Bond-insurance units of Armonk, New York-based MBIA and New York-based Ambac had their financial strength ratings cut to AA from AAA on June 5 by S&P. Moody's followed two weeks later, dropping MBIA to A2 and Ambac to Aa3.

In the first quarter, Wall Street brokers were already deluged with unwanted bonds, which boosted their holdings of municipal debt 32 percent to a record $66 billion, according to data compiled by the Federal Reserve.

Without assurance that the bonds can be turned into cash easily, the banks that set the rates on the bonds and find buyers need to turn to mutual funds and other long-term investors, who demand higher returns.

``Everybody's got to be a little leery if they get into these,'' said Robert Millikan, who manages $5 billion as director of fixed income at BB&T Asset Management in Raleigh, North Carolina.

Rates on $10 million of bonds sold by the Daniel Boone Area School District in Birdsboro, Pennsylvania, a 5,200-person town 50 miles (80 kilometers) northwest of Philadelphia, reached 9 percent on June 24, up fourfold from the start of the month and enough to add $608,000 to the district's annual bills.

`Budget Buster'

``That would be a budget buster for sure,'' said Robert Bruchak, the business manager for the school district, which has an annual budget of $47 million. ``We have to implement a game plan here.''

The district is being penalized because Ambac hasn't kept up its responsibility to maintain the credit rating backing the bonds, Bruchak said.

``We're not getting what we paid for anymore, bottom line,'' he said. ``We paid to have a very good rating and a very low interest rate, and we've lost that.''

The interest rate on $44 million of bonds for the San Francisco Ballet more than doubled to 12 percent last month as Financial Guaranty Insurance, which insured the debt, was cut below investment grade. In San Francisco, the Asian Art Museum's rate on $120 million of bonds jumped as high as 9 percent from 1.75 percent at the start of June before sliding back to 7.75 percent.

Borrowers' Rush

Just as the auction-rate breakdown caused borrowers to make plans to replace or change terms on at least $87 billion of the securities, schools and towns now are rushing to find banks to agree to act as buyers of last resort for floating-rate bonds. Fees for bank letters of credit have quadrupled to as much as 1 percentage point.

``It's the fire in the discotheque,'' said Peter Demirali, a vice president at Vineland, New Jersey-based Cumberland Advisors Inc., which has $1 billion of assets under management. ``Everyone can't get out all at the same time.''

The Las Vegas airport plans to line up a new letter of credit for its bonds, betting it will drive the rate back down, Walker said.

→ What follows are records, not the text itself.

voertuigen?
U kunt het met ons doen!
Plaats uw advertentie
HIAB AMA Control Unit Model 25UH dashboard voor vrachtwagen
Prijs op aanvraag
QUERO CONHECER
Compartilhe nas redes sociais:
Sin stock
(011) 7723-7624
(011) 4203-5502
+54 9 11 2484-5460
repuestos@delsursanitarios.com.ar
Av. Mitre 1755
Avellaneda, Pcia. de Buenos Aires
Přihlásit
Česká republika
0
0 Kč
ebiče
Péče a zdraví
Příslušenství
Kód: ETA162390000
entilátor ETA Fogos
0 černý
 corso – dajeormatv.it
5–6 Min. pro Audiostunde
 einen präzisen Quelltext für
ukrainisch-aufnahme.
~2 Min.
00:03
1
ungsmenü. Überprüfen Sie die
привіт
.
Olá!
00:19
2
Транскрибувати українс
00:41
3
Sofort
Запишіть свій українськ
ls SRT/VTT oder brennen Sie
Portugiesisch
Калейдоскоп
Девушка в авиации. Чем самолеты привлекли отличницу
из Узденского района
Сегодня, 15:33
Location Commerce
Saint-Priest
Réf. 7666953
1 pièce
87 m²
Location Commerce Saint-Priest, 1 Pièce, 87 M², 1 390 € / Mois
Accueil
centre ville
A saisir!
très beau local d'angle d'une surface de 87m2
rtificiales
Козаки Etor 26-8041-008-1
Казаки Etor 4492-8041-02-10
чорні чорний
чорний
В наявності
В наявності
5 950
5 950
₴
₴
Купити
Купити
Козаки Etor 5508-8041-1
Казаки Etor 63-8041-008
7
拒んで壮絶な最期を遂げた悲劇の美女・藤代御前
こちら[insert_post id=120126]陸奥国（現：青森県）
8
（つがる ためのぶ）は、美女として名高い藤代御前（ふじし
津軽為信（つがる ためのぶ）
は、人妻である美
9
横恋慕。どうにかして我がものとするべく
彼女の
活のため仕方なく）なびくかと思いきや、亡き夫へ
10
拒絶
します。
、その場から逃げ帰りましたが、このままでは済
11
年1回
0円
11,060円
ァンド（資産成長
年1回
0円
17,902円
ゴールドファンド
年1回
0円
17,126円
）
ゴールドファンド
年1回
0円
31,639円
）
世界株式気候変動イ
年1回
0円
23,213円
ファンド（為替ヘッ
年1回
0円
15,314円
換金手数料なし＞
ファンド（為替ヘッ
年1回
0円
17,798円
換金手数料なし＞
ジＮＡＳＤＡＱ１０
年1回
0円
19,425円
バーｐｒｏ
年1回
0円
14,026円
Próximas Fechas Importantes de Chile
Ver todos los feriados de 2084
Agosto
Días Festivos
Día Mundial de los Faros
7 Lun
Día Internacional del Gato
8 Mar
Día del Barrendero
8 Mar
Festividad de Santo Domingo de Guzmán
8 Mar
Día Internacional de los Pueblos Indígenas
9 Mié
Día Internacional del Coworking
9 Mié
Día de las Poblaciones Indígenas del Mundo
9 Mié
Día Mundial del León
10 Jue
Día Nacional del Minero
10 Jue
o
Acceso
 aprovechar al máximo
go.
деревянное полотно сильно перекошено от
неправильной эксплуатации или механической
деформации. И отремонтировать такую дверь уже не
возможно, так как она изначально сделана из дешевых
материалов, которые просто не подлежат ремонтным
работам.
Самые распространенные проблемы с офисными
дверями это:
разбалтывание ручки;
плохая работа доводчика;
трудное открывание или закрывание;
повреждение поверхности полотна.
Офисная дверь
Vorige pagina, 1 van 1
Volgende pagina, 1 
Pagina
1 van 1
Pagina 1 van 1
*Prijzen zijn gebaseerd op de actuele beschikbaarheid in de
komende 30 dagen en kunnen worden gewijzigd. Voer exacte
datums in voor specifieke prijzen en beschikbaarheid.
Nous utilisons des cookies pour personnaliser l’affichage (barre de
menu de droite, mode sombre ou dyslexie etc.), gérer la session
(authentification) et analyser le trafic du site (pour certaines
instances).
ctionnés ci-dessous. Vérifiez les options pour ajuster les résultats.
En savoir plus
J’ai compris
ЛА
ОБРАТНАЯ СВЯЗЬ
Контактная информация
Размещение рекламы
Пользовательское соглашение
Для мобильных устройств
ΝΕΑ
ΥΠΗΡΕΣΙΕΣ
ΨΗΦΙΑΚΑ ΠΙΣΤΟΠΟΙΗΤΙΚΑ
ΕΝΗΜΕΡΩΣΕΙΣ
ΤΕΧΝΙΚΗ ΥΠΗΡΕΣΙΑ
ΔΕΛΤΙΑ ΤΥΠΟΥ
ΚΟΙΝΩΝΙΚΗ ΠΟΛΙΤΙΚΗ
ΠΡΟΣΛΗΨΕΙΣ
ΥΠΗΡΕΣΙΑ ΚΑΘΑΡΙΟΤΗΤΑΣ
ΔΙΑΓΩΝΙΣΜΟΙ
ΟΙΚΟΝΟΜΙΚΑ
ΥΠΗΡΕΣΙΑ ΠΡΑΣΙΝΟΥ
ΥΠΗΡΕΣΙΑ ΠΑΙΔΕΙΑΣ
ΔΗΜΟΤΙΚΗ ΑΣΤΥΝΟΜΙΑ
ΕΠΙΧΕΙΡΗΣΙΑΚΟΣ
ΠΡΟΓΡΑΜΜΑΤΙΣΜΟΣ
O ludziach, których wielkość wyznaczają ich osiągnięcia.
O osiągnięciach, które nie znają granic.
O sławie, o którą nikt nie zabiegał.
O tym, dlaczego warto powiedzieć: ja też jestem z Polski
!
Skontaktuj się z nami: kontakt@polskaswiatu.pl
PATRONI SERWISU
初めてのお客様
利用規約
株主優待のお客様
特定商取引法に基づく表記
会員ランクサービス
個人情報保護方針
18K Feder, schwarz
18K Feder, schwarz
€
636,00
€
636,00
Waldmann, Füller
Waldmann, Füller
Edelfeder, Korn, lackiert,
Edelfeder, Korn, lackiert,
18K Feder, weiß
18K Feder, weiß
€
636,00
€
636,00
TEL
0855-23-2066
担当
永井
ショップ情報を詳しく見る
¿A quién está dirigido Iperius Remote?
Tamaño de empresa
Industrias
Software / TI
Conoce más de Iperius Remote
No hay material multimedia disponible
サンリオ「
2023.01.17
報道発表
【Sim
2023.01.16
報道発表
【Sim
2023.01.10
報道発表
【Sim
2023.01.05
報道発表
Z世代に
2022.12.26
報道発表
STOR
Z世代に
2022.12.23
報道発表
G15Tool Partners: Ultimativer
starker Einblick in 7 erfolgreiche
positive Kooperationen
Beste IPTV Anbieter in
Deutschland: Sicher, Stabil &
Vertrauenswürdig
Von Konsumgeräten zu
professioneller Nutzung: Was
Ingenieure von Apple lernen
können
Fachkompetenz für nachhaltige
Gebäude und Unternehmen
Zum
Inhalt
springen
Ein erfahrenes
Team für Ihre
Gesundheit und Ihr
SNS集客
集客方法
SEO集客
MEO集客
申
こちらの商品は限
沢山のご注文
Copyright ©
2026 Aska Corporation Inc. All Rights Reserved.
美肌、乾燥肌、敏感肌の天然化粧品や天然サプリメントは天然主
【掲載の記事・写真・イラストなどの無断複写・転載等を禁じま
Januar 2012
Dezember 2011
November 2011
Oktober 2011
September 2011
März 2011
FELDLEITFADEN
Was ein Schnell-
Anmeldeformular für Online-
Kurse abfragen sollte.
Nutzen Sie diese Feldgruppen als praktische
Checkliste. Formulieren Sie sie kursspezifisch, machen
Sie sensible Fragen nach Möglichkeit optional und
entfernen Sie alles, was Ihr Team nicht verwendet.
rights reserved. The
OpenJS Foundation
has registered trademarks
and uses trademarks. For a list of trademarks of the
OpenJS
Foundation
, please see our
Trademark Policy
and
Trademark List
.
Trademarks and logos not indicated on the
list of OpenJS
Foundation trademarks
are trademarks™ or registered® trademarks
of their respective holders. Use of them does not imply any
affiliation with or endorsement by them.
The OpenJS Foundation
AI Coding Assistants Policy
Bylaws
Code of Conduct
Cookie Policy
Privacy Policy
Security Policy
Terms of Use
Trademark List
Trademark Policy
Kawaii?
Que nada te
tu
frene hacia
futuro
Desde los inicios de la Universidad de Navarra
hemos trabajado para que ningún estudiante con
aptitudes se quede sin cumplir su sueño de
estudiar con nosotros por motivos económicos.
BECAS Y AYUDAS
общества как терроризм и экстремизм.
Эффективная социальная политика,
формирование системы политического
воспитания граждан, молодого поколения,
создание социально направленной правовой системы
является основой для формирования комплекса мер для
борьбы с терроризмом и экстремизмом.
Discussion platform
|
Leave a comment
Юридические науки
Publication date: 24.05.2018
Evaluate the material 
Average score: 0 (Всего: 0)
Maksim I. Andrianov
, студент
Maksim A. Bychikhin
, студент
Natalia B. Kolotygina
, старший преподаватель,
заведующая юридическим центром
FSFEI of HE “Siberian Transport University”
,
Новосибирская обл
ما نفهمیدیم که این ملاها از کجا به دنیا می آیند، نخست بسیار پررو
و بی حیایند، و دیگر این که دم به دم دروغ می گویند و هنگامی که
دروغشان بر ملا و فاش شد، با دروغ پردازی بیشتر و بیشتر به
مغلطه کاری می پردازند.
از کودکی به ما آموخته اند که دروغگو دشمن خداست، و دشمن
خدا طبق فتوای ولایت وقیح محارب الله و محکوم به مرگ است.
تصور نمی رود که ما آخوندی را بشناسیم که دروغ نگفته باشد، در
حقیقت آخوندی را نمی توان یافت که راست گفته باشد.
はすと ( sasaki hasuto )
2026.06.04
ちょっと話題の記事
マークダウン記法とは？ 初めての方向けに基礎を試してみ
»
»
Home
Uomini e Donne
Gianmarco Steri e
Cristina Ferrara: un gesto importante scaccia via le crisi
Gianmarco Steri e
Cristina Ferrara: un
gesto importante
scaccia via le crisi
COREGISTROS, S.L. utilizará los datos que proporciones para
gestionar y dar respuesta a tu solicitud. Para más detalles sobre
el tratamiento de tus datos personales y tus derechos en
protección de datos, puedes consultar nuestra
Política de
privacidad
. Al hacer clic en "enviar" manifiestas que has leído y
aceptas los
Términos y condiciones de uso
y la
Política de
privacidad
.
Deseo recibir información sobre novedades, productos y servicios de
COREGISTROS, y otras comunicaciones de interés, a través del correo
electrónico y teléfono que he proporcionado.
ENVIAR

If that fails, he'll refinance them into new variable-rate bonds without insurance, as he had to do with five separate bond issues battered by the other insurer downgrades earlier this year.

The Sarasota Memorial Health Care System is taking steps to push rates lower by working with its bank, Wachovia, over the next few months, said Verinder, the CFO.

``We certainly have our challenges,'' he said.